尤裏歐緩緩放下了手中的槍,利維斯揚起嘴角走到他的身邊,側著臉問道。

“你是為了什麽才會成為聖殿騎士的呢?”

“那種事情跟你沒有關係。”

“切,反正無非是想要出人頭地之類的理由。我啊,並不是自己想成為聖殿騎士的,隻是為了回應所謂的“阿托利斯家族的期望”罷了,因為……嗬嗬,我的祖父是那位凱撒大人嘛,你這平民出身的家夥應該不會明白吧?”

位於中央聖殿,白發綠眸的老者正倚靠在椅背上酣睡,隻看那樸素的睡相很難把他跟聖殿騎士團的騎士長本人聯係起來。

說白了,手裏沒有握著騎士槍的“凱撒”隻是一個嗜睡而且健忘的老爺子。

身為“蒼天的六連星”的第二席,雪萊?弗洛西斯除了要打理聖殿中大大小小的事務外,還要負責照料這位大人的起居。

之所以會演變成這樣的局麵,都是因為那另外幾席的性格太過奇特,不是能靜下心來好好完成工作的人。
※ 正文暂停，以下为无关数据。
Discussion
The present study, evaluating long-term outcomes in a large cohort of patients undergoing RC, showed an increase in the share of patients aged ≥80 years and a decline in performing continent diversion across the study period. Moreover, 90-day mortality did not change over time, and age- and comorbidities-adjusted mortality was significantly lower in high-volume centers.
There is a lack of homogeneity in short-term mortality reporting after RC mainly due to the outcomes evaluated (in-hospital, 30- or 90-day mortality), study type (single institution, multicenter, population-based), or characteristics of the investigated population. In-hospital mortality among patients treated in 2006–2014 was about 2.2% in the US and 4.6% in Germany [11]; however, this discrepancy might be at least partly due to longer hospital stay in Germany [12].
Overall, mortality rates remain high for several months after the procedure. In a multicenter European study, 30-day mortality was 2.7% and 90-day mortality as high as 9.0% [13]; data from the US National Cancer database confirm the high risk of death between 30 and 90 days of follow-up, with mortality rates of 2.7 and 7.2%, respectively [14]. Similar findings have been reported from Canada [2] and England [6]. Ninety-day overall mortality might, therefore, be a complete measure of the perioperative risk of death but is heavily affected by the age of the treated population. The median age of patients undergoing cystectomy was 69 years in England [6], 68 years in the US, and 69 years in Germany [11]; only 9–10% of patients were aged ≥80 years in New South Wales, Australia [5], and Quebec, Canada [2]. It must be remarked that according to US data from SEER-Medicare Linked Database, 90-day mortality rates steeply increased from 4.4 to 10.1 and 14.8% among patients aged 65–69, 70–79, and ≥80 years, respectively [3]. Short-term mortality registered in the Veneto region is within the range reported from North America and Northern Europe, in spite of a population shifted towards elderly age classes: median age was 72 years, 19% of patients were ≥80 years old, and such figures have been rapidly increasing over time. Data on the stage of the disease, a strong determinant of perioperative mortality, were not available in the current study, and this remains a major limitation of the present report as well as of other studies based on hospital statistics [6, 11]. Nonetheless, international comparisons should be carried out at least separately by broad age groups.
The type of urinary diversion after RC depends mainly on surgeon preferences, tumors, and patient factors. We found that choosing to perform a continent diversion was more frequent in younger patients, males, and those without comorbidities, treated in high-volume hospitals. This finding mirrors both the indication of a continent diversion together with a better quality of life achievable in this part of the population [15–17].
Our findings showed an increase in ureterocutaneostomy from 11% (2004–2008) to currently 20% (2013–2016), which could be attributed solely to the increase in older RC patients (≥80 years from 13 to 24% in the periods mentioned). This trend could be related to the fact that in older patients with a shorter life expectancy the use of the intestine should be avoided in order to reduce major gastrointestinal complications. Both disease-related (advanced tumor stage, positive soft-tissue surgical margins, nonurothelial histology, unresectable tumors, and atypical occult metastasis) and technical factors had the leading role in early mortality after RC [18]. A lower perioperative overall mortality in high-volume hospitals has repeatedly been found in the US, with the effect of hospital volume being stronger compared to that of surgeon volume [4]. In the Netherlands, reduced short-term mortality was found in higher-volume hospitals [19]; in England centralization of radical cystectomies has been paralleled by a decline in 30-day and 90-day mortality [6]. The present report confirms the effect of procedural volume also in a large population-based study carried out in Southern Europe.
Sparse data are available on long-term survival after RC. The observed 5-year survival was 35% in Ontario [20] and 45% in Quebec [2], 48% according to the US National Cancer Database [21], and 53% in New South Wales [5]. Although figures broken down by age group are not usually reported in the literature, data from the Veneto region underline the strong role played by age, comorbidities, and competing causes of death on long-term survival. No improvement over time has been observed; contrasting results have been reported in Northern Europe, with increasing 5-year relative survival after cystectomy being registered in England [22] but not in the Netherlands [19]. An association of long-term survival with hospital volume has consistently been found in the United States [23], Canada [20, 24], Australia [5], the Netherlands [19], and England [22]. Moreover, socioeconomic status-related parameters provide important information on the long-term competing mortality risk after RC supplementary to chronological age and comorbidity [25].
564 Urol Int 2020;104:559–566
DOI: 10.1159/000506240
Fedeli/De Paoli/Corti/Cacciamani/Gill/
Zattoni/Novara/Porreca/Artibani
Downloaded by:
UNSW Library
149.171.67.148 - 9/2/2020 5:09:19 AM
不過,雪萊其實更希望聽到“因為自己很能幹”這樣的話。

“凱撒大人,在這裏睡會著涼的喲。”

這時,從大殿外傳來了一陣腳步聲。

殿門緩緩開啟,出現在那裏的是兩個略顯怪異的身影。

守在走廊裏的兩個紅衣騎士竊竊私語著。

“喂,那不是……”

“啊——沒錯,是‘蒼天的六連星’,聖殿裏地位僅次於凱撒大人的六人中的兩位,沒想到今天有機會見到呢。”
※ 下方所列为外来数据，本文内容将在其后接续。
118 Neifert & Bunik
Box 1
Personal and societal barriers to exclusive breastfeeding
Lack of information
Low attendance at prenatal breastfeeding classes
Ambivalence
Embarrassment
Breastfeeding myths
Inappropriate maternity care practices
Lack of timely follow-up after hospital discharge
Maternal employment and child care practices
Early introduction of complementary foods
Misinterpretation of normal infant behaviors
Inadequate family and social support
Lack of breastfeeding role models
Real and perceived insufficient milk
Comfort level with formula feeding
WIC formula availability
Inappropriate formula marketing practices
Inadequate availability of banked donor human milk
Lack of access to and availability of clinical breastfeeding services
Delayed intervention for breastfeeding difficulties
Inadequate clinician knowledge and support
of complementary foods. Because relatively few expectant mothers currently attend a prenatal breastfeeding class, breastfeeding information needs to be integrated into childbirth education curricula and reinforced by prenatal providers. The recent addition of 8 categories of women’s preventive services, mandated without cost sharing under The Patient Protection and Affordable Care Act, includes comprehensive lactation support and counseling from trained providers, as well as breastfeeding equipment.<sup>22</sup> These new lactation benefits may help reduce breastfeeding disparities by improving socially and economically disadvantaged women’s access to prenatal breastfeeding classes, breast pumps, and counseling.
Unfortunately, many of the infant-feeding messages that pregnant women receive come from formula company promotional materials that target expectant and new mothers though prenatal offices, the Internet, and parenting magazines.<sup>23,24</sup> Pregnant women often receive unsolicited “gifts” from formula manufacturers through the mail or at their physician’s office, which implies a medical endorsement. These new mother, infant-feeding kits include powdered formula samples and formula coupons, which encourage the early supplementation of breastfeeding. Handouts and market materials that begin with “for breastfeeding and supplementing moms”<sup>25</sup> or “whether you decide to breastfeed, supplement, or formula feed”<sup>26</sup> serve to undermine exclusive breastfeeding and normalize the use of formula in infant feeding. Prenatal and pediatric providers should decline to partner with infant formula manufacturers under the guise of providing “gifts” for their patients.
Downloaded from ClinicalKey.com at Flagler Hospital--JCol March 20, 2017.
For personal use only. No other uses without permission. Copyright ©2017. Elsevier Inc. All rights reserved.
“可是,不管怎麽看,他們都不像是和我們一樣的騎士啊?”

“那是當然的了!在這六人中沒有一個是守序係天職的,而是擁有這個世界上獨一無二的天職。”

其中,身穿哥特式的黑色蓬蓬裙,戴了一頂小禮帽,背著一個和本人差不多高的巨大人形木偶,是個長相也如娃娃一般的嬌小女孩。

另一個頭戴著草帽,腳上是草鞋,隨手不離的“武器”是肩上扛著的那把鋤頭,土裏土氣的死魚眼青年。

和這兩個人比起來,平日裏給人留下“書呆子”加“男保姆”形象的雪萊就正常多了。

“雪——萊——萊——!為什麽是你代替凱撒大人對我們發號施令?”

莉莉,全名叫皮莉佳?珂莉斯朵,第六席“人偶”的少女不滿地瞪著雪萊,旁邊的青年一副欲言又止的樣子,顯然是被她剛剛的拉長音嚇得不輕。

“凱撒大人需要充足的睡眠,在大人休息的時候,聖殿的事物全部由我代理,為了解決這次的事件,我需要身為‘蒼天的六連星’第五席和第六席的你們的力量。”

“哼,每次都是這種麻煩的任務,才不要做呢,愛麗絲是這麽說的呦。”

“這可真是讓人苦惱呢,我本來打算如果某個小丫頭願意幫忙的話,就給她買‘紅熊’的蜂蜜點心呢。”

一聽到是點心,少女的雙眼裏立刻出現了金色的星星。

“紅熊!?就是很貴的那個?不是啦……都怪愛麗絲想要吃那家公司的點心,莉莉才會去的呦!”

“是是是,那麽肯尼——”

雪萊看向了一旁的青年——第五席“園丁”肯尼。

“肯尼也會一起去的,對吧?”

這明顯是威脅的語氣,肯尼完全不敢吱聲,真不知道私下裏可憐的肯尼要被這丫頭怎樣欺負。

皮莉佳拉著肯尼正準備離開,突然停在門口,側過臉來,露出了狐疑的表情。

“呐,可以告訴莉莉嗎?雪萊萊要莉莉做這些事……到底在預謀著什麽呢?”

“我所做的一切都是為了聖殿,為了阿爾瑪托蘭的正義哦,不過那種東西,我想你也不會感興趣的吧?”

“是沒什麽興趣啦,不過,莉莉願意相信雪萊萊哦。”

站在凱撒身旁靜靜地目送著兩人離開,雪萊苦笑著自言自語道。

“看來這場鬧劇會比想象中更快地落幕呢,那麽在此之前,就讓我看看那兩個人究竟誰更適合吧。”